Louis Daquin filme le travail au cœur de la mine, dans la fosse, filme les cités ouvrières et raconte, à travers une poignée de personnages, les aspirations des mineurs et de leur famille. C'est souvent un regard technique, voire documentaire, que le cinéaste porte sur le sujet. En quoi, le film est estimable (on est loin du factice "Germinal" de Claude Berri).
Pourtant, si le film évoque le travail harassant et la vie difficile dans les corons, il ne fait ressentir ni l'un ni l'autre. C'est un témoignage sans aspérités, sans souffrance, sans tripes, que propose Daquin. Pas de silicose, pas d'accident, pas d'alcoolisme, pas de luttes ouvrières ni de misère sociale : le cinéaste, malgré ses accointances avec le PC et la CGT tourne une façon de film d'entreprise.

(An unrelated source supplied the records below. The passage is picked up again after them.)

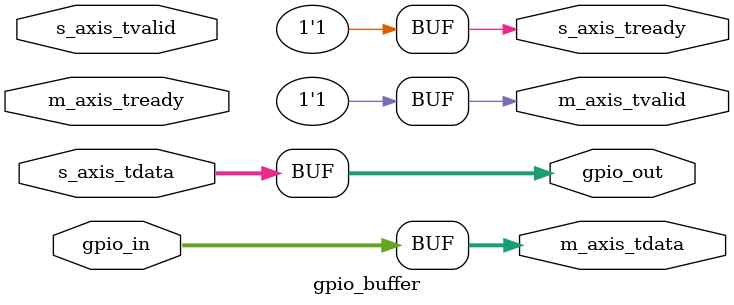
<source format=v>
`timescale 1ns / 1ps


module gpio_buffer(

    input wire [15:0] gpio_in,
    output wire [15:0] gpio_out,

    input wire s_axis_tvalid,
    output wire s_axis_tready,
    input wire [15:0] s_axis_tdata,
    
    output wire [15:0] m_axis_tdata,
    output wire m_axis_tvalid,
    input wire m_axis_tready 
    
    );
    
    
    assign s_axis_tready = 1'b1;
    assign m_axis_tvalid = 1'b1;
    
    assign m_axis_tdata = gpio_in;
    assign gpio_out = s_axis_tdata;
    
endmodule

</source>
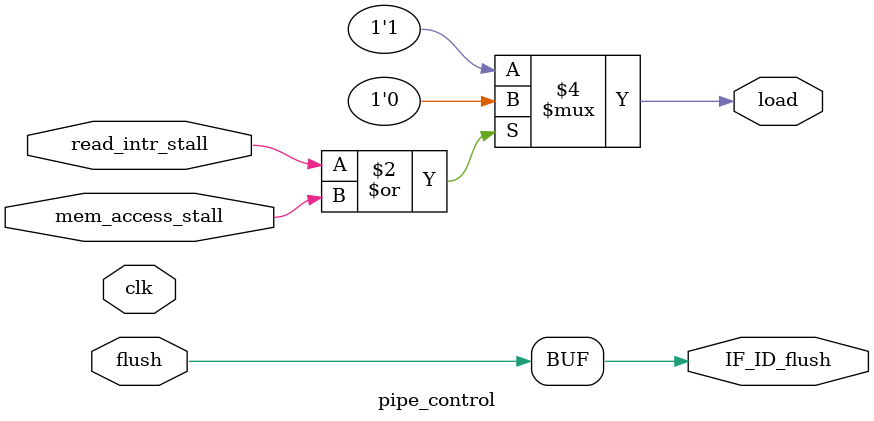
<source format=sv>
module pipe_control
(
	/*add NOP*/
   input flush,
   output logic IF_ID_flush,
   /*freeze the pipes*/
	input read_intr_stall,
	input mem_access_stall,
	output logic load,
	input clk
);

always_comb begin
	 load = 1'b1;
	 if(read_intr_stall|mem_access_stall)
		load = 1'b0;
    IF_ID_flush = flush;
end


endmodule

</source>
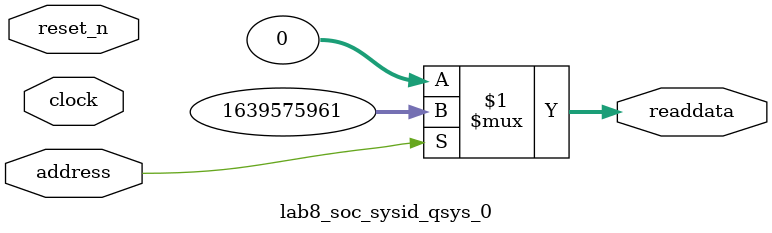
<source format=v>



// synthesis translate_off
`timescale 1ns / 1ps
// synthesis translate_on

// turn off superfluous verilog processor warnings 
// altera message_level Level1 
// altera message_off 10034 10035 10036 10037 10230 10240 10030 

module lab8_soc_sysid_qsys_0 (
               // inputs:
                address,
                clock,
                reset_n,

               // outputs:
                readdata
             )
;

  output  [ 31: 0] readdata;
  input            address;
  input            clock;
  input            reset_n;

  wire    [ 31: 0] readdata;
  //control_slave, which is an e_avalon_slave
  assign readdata = address ? 1639575961 : 0;

endmodule



</source>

Les mineurs ont le visage noirci au fond et, en surface, ils ont bon teint, les idées claires.
Dans ce film sans enjeu dramatique (éventuellement, il y a ce gamin de 14 ans qui s'apprête à descendre au fond) et donc sans intensité dramatique, Daquin présente des personnels unanimement dévoués à leur labeur et une condition prolétaire digne et tout à fait acceptable. Ainsi que le reflète le tout dernier plan du film en forme d'allégorie consensuelle.
Il y a aussi cette séquence assez étonnante qui évoque sous la forme d'un très pudique flashback la catastrophe de Courrières en 1906, simple incident dirait-on. Daquin a-t-il été censuré ? S'est-il auto-censuré ?
Le projet est visiblement didactique mais il reste dans un entre-deux coupable, entre tentative de réalisme et propos lénifiant.